=== Section Start ===

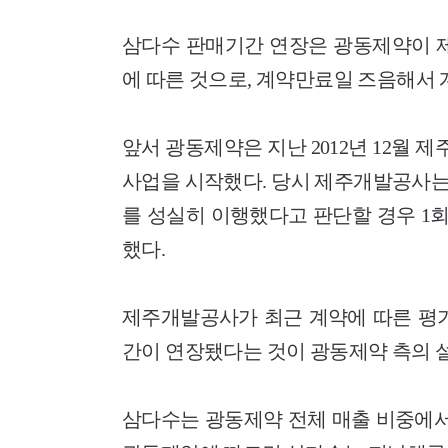
삼다수 판매기간 연장은 광동제약이 
에 따른 것으로, 계약만료일 즈음해서
앞서 광동제약은 지난 2012년 12월
사업을 시작했다. 당시 제주개발공사는
를 성실히 이행했다고 판단할 경우 1
했다.
제주개발공사가 최근 계약에 따른 평가
간이 연장됐다는 것이 광동제약 측의 
삼다수는 광동제약 전체 매출 비중에서 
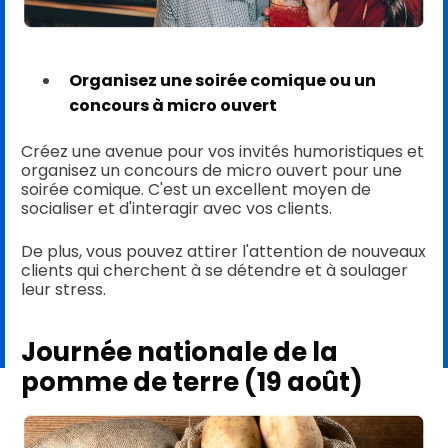
Organisez une soirée comique ou un
concours à micro ouvert
Créez une avenue pour vos invités humoristiques et
organisez un concours de micro ouvert pour une
soirée comique. C'est un excellent moyen de
socialiser et d'interagir avec vos clients.
De plus, vous pouvez attirer l'attention de nouveaux
clients qui cherchent à se détendre et à soulager
leur stress.
Journée nationale de la
pomme de terre (19 août)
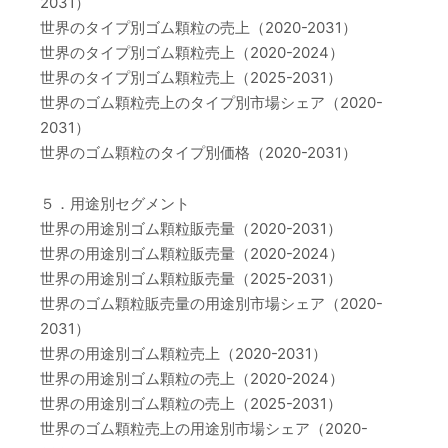
2031）
世界のタイプ別ゴム顆粒の売上（2020-2031）
世界のタイプ別ゴム顆粒売上（2020-2024）
世界のタイプ別ゴム顆粒売上（2025-2031）
世界のゴム顆粒売上のタイプ別市場シェア（2020-
2031）
世界のゴム顆粒のタイプ別価格（2020-2031）
５．用途別セグメント
世界の用途別ゴム顆粒販売量（2020-2031）
世界の用途別ゴム顆粒販売量（2020-2024）
世界の用途別ゴム顆粒販売量（2025-2031）
世界のゴム顆粒販売量の用途別市場シェア（2020-
2031）
世界の用途別ゴム顆粒売上（2020-2031）
世界の用途別ゴム顆粒の売上（2020-2024）
世界の用途別ゴム顆粒の売上（2025-2031）
世界のゴム顆粒売上の用途別市場シェア（2020-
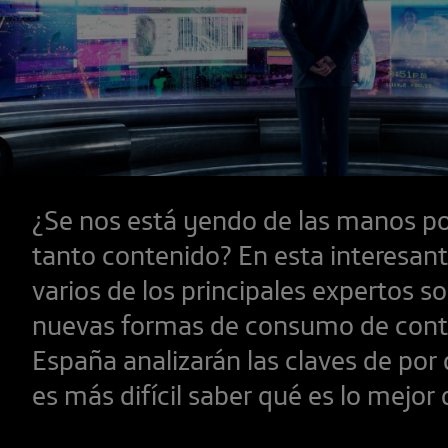
¿Se nos está yendo de las manos p
tanto contenido? En esta interesant
varios de los principales expertos so
nuevas formas de consumo de cont
España analizarán las claves de por
es más difícil saber qué es lo mejor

=== Section End ===

Everything from the line that contains "leur stress." through the final line of the material should be returned exactly, except the pictures.

leur stress.
Journée nationale de la
pomme de terre (19 août)
2031）
世界のタイプ別ゴム顆粒の売上（2020-2031）
世界のタイプ別ゴム顆粒売上（2020-2024）
世界のタイプ別ゴム顆粒売上（2025-2031）
世界のゴム顆粒売上のタイプ別市場シェア（2020-
2031）
世界のゴム顆粒のタイプ別価格（2020-2031）
５．用途別セグメント
世界の用途別ゴム顆粒販売量（2020-2031）
世界の用途別ゴム顆粒販売量（2020-2024）
世界の用途別ゴム顆粒販売量（2025-2031）
世界のゴム顆粒販売量の用途別市場シェア（2020-
2031）
世界の用途別ゴム顆粒売上（2020-2031）
世界の用途別ゴム顆粒の売上（2020-2024）
世界の用途別ゴム顆粒の売上（2025-2031）
世界のゴム顆粒売上の用途別市場シェア（2020-
¿Se nos está yendo de las manos p
tanto contenido? En esta interesant
varios de los principales expertos so
nuevas formas de consumo de cont
España analizarán las claves de por
es más difícil saber qué es lo mejor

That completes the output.